For 12 years, Nelson Obus, a hedge fund manager accused of insider trading, has been waiting — and waiting — to defend himself.

On Tuesday, Mr. Obus, who was first subpoenaed by the Securities and Exchange Commission in 2002, finally got his chance to explain his side of the story to a jury. During nearly six hours of testimony, Mr. Obus told a federal jury in Manhattan that he had not used confidential information to buy shares in a company that he knew would soon be sold.

“My father was very concerned with insider trading, and he passed that on to me,” Mr. Obus, whose father was a retail stockbroker, said in court on Tuesday. “He felt that the capital markets were a way for people to fulfill their dreams.”

Mr. Obus, who is at the center of one of the S.E.C.’s longest-running insider trading cases, could have made the case go away long ago. The agency brought the lawsuit against him in 2006, and Mr. Obus, who is 67, could have afforded any settlement. The agency does not have any criminal jurisdiction, so he would be subject only to civil penalties if found liable.

The profit that regulators say he reaped from an insider tip — $1.3 million — is less than one percent of the roughly $300 million his firm, Wynnefield Partners, has under management. Instead, Mr. Obus has spent more than $9 million on legal fees so far. If he loses, he could pay the S.E.C. $5 million more.

For Mr. Obus, who testified that he had about $30 million of his own money invested with Wynnefield, it is not about the money. It is about clearing his name.

A federal judge even sided with Mr. Obus in 2010, ruling that the commission had failed to provide sufficient evidence, but the S.E.C. won on appeal in 2012.

Judge George B. Daniels, who dismissed the case against Mr. Obus in 2010, is presiding over the trial.

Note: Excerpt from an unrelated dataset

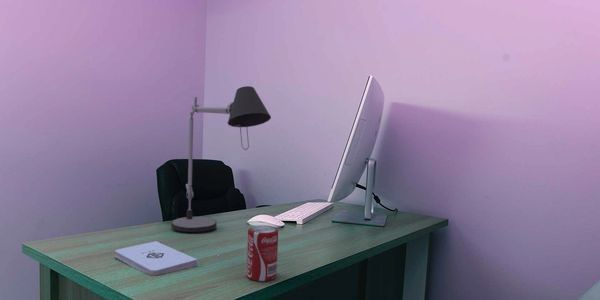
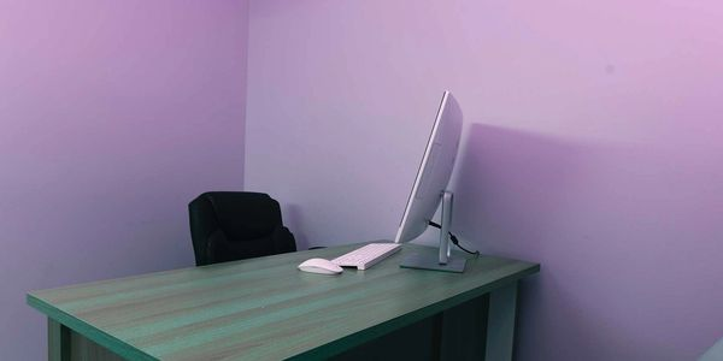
- desk lamp [170,85,272,233]
- beverage can [246,224,279,282]
- notepad [114,240,198,276]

Wearing an orange tie and a light blue shirt, Mr. Obus appeared relaxed during his first full day of testimony, at times even joking with an S.E.C. lawyer, although the two men came close to bickering over small details. At one point, the lawyer for the government insisted on bringing a calculator over to Mr. Obus so that he could compute a trade himself, even as Mr. Obus protested “I trust you!” more than once.

Mr. Obus, who also answered questions from his own lawyer, Joel M. Cohen, testified briefly on Friday, and he will take the stand again on Wednesday. The jury is expected to begin deliberating this week.

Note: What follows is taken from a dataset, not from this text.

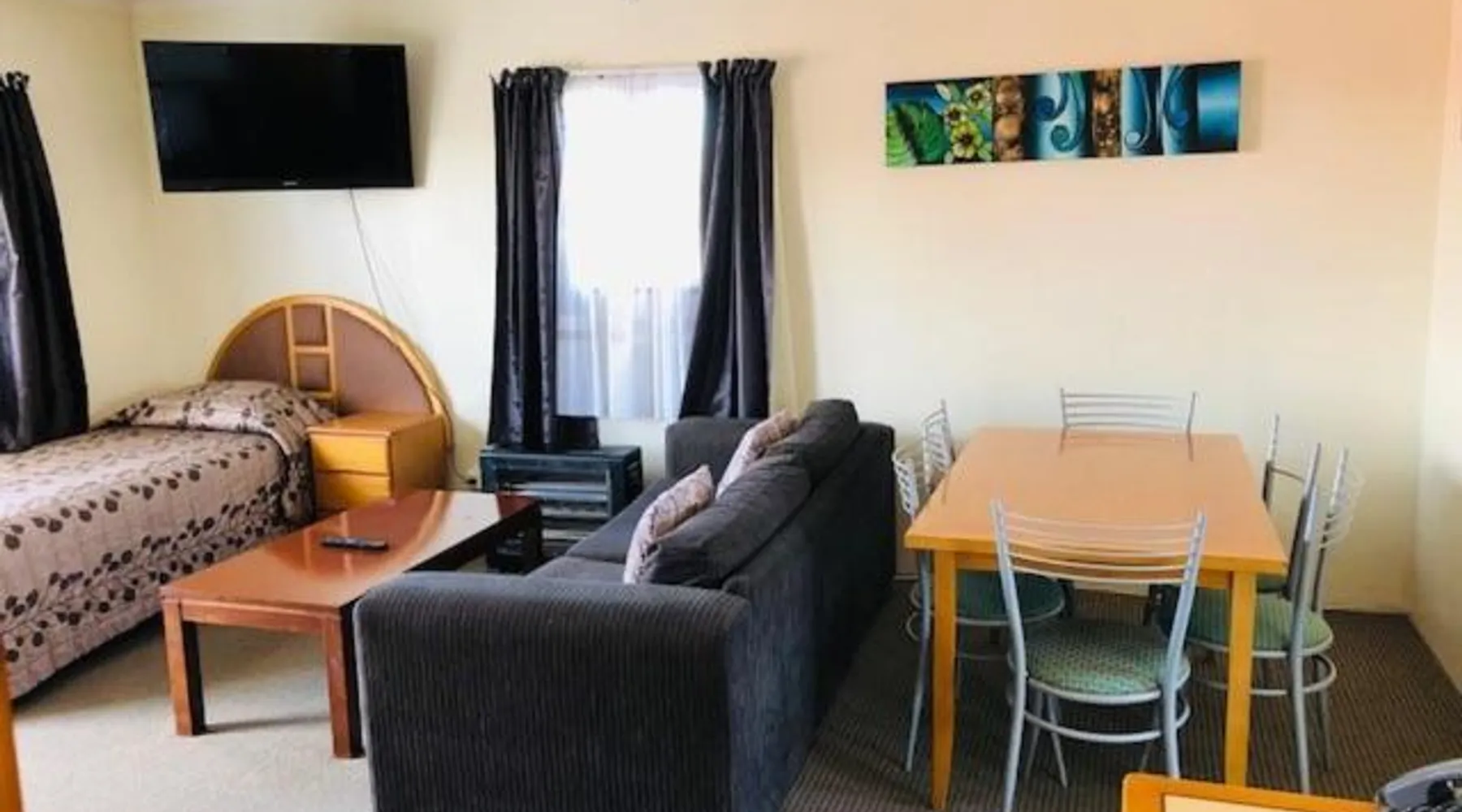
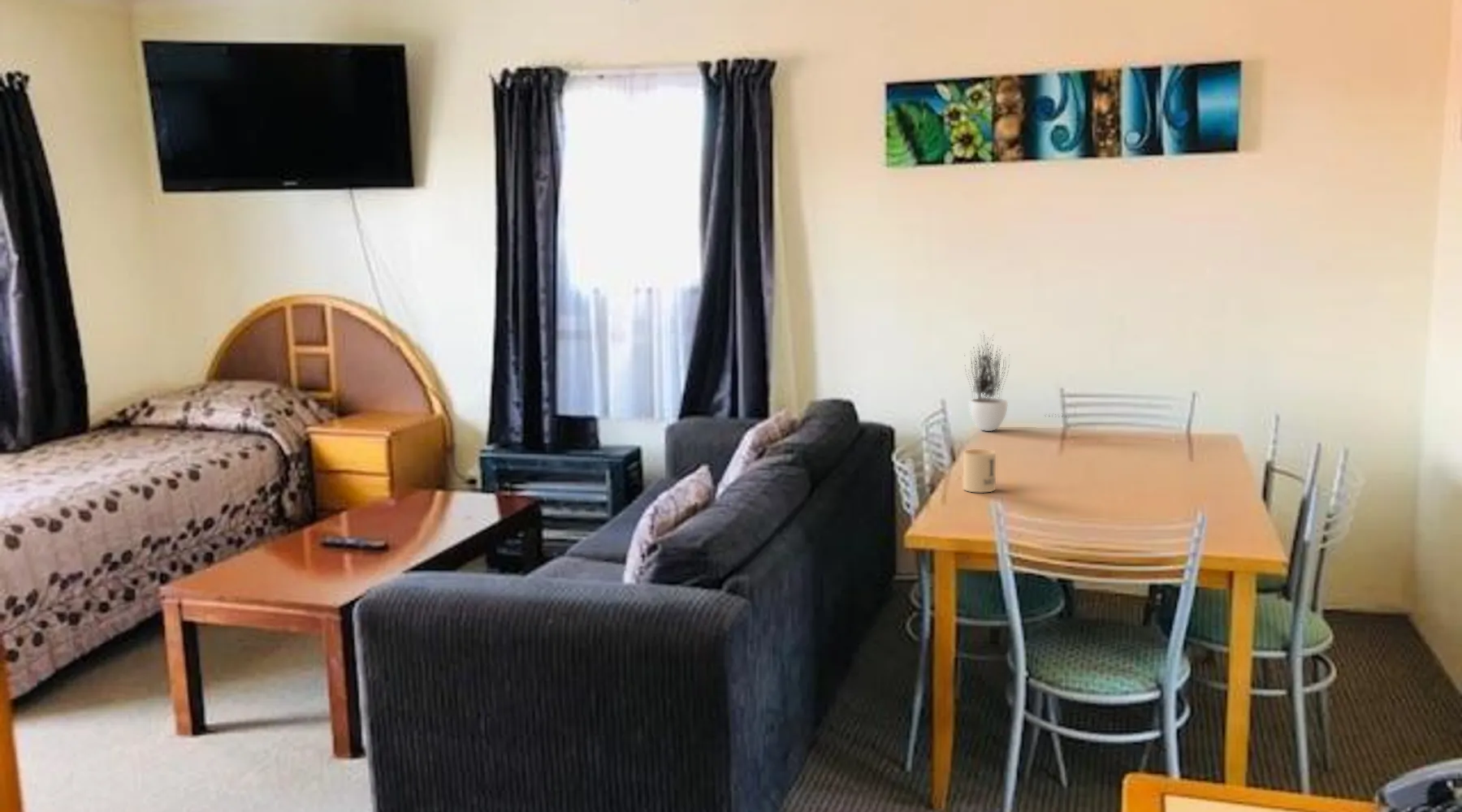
+ mug [962,448,997,493]
+ potted plant [963,330,1070,432]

Certain facts about the case are not in dispute. In summer 2001, Wynnefield Capital bought 287,200 shares of SunSource, a Philadelphia seller of industrial products in which Wynnefield had long been an investor. A few weeks later, Allied Capital said it would buy SunSource, and the stock price nearly doubled.

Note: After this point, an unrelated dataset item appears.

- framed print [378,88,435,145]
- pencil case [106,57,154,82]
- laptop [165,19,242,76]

Before the deal closed, however, Peter F. Black, an employee at Wynnefield, got a call from his friend Thomas B. Strickland, who goes by Brad. Mr. Strickland was an associate at General Electric, which had a robust lending operation and was interested in financing the acquisition.

Mr. Black told Mr. Obus that Mr. Strickland had questions about SunSource’s management, and it is here that the accounts of what happened next begin to differ. According to the S.E.C., Mr. Obus soon called the chief executive at SunSource to say that “a little birdie” had told him that the company could soon be sold.

But Mr. Obus remembers things differently. On Tuesday, Mr. Obus told prosecutors that he had simply been concerned about a separate financing arrangement SunSource was considering, one that he thought would hurt shareholders.

When Wynnefield received a subpoena about a year later, Mr. Black got another call from Mr. Strickland, who pushed for the two men to meet. According to the S.E.C., Mr. Obus told Mr. Black that Mr. Strickland could “save himself,” implying that the two friends could get their stories aligned.

Mr. Obus said he encouraged just the opposite, even as all three men are now on trial.

“One saves himself by telling the truth,” he said on Tuesday.